GERECHTSHOF ARNHEM
Sector civiel recht
zaaknummer gerechtshof 200.060.165
(zaaknummer rechtbank 109624/ KG ZA 10-3)
arrest in kort geding van de eerste civiele kamer van 28 september 2010
de besloten vennootschap met beperkte aansprakelijkheid
Rademaker B.V.,
gevestigd te Culemborg,
appellante,
advocaat: mr. F.A.M. Knüppe,
1. de besloten vennootschap met beperkte aansprakelijkheid
Kaak Nederland B.V.,
gevestigd te Terborg,
2. de besloten vennootschap met beperkte aansprakelijkheid
DrieM Dough Sheeting Technology B.V.,
gevestigd te ’s-Hertogenbosch,
geïntimeerden,
advocaat: mr. W.A.J. Hagen.
1. Het geding in eerste aanleg
Voor het geding in eerste aanleg verwijst het hof naar de inhoud van het vonnis van 9 februari 2010 dat de voorzieningenrechter in de rechtbank Zutphen tussen appellante (hierna ook te noemen: Rademaker) als eiseres en geïntimeerden (hierna gezamenlijjk ook te noemen: Kaak c.s. en afzonderlijk ook te noemen: Kaak respectievelijk DrieM) als gedaagden heeft gewezen; van dat vonnis is een fotokopie aan dit arrest gehecht.

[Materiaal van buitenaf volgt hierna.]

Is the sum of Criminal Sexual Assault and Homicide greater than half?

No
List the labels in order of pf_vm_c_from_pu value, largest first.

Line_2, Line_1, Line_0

2. Het geding in hoger beroep
2.1 Rademaker heeft bij exploot van 9 maart 2010 Kaak c.s. aangezegd van het hierboven genoemde vonnis van 9 februari 2010 in hoger beroep te komen, met dagvaarding van Kaak c.s. voor dit hof. In deze dagvaarding heeft Rademaker vijf grieven tegen het bestreden vonnis aangevoerd en toegelicht. Zij heeft aangekondigd te zullen vorderen dat het hof het bestreden vonnis zal vernietigen en, opnieuw recht doende, bij uitvoerbaar bij voorraad verklaard arrest Kaak c.s. zal gebieden gedurende een periode van tweeëneenhalf jaar vanaf de dag dat dit arrest wordt betekend, geen door Kaak c.s. gezamenlijk of afzonderlijk ontwikkelde en/of geproduceerde brooddeeguitrollijn, welke in functionaliteit vergelijkbaar is met de Crusto II op de wereldmarkt aan te bieden, op verbeurte van een dwangsom van € 500.000,= per overtreding van dit gebod en € 10.000,= voor iedere dag dat de betreffende overtreding voortduurt, alsmede Kaak c.s. zal veroordelen in de kosten van deze procedure.
2.2 Rademaker heeft de zaak aangebracht op de rol van 23 maart 2010. Op die rol heeft zij geconcludeerd voor eis overeenkomstig het exploot van dagvaarding.
2.3 Bij memorie van antwoord hebben Kaak c.s. verweer gevoerd. Zij hebben geconcludeerd dat het hof de grieven van Rademaker ongegrond zal verklaren en het bestreden vonnis zal bekrachtigen, met veroordeling van Rademaker in de kosten van het hoger beroep.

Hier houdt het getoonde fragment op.